PHP MySQLi SELECT
In PHP, you can use MySQLi (MySQL Improved) to retrieve data from a MySQL database table. To perform a SELECT operation, follow these steps:
- Connect to the MySQL Database:
First, establish a connection to the MySQL database using themysqli_connect()function, as shown in the INSERT, UPDATE, and DELETE examples.
<?php
$servername = "localhost";
$username = "your_username";
$password = "your_password";
$dbname = "your_database";
// Create a connection
$conn = mysqli_connect($servername, $username, $password, $dbname);
// Check the connection
if (!$conn) {
die("Connection failed: " . mysqli_connect_error());
}
?>- Prepare and Execute the SELECT Query:
Next, prepare and execute a SELECT query to retrieve data from the database table. Use themysqli_query()function to execute the query and obtain a result set.
<?php
// Prepare the SELECT query
$sql = "SELECT id, name, email FROM users";
// Execute the query
$result = mysqli_query($conn, $sql);
// Check if the query was successful
if ($result) {
// Fetch the data from the result set
while ($row = mysqli_fetch_assoc($result)) {
echo "ID: " . $row['id'] . ", Name: " . $row['name'] . ", Email: " . $row['email'] . "<br>";
}
} else {
echo "Error: " . $sql . "<br>" . mysqli_error($conn);
}
?>In this example, we are retrieving data from the “users” table, displaying the ID, name, and email of each user.
- Close the Database Connection:
After retrieving the data, close the database connection using themysqli_close()function to free up resources.
<?php
// Close the connection
mysqli_close($conn);
?>As with the previous examples, always use proper data sanitization and validation techniques to prevent SQL injection and other security issues. Prepared statements or parameterized queries are safer methods to interact with the database.

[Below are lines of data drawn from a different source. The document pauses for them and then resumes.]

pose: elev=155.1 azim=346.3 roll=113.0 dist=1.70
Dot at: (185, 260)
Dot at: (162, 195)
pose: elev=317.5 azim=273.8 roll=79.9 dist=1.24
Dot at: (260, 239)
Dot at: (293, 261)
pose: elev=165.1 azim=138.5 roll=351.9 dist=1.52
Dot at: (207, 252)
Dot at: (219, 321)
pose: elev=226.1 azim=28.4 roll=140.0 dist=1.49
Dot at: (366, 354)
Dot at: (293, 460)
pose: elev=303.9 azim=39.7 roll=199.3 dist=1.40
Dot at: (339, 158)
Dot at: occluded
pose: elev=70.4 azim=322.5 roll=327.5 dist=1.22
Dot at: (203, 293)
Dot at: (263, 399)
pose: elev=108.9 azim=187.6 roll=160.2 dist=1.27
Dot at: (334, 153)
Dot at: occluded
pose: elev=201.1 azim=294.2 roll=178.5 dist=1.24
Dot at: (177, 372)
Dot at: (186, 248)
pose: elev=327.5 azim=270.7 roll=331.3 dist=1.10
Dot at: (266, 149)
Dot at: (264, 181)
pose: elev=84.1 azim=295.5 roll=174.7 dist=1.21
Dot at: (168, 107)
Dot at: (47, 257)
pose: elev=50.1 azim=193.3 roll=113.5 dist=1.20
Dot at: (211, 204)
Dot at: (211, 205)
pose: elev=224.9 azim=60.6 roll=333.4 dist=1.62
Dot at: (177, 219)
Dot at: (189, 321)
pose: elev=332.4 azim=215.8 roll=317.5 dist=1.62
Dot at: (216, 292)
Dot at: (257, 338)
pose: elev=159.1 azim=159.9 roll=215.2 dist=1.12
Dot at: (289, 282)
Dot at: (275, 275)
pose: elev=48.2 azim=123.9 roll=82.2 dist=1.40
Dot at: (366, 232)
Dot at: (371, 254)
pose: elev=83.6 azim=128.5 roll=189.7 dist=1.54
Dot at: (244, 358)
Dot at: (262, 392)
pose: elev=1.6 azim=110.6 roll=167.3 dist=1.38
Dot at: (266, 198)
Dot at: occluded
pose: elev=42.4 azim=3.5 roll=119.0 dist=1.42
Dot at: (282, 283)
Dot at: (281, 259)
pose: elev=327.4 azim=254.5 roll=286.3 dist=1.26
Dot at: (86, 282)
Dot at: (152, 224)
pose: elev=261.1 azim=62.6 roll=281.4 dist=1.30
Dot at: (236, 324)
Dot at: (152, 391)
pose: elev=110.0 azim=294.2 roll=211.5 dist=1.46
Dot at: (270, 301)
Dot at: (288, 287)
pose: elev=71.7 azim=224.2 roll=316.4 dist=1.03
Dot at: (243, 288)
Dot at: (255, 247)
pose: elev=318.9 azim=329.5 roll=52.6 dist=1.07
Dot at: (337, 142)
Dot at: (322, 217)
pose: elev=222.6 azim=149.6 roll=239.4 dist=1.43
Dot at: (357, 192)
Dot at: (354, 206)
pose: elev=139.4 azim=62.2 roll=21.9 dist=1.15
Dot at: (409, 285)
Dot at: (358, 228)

Important Note: When building dynamic SQL queries with user input, use prepared statements or escape user input using functions like mysqli_real_escape_string() to prevent SQL injection attacks. Never directly embed user input in the SQL query. Additionally, consider limiting the data returned in the SELECT query using WHERE clauses or pagination to improve performance and avoid unnecessary data retrieval.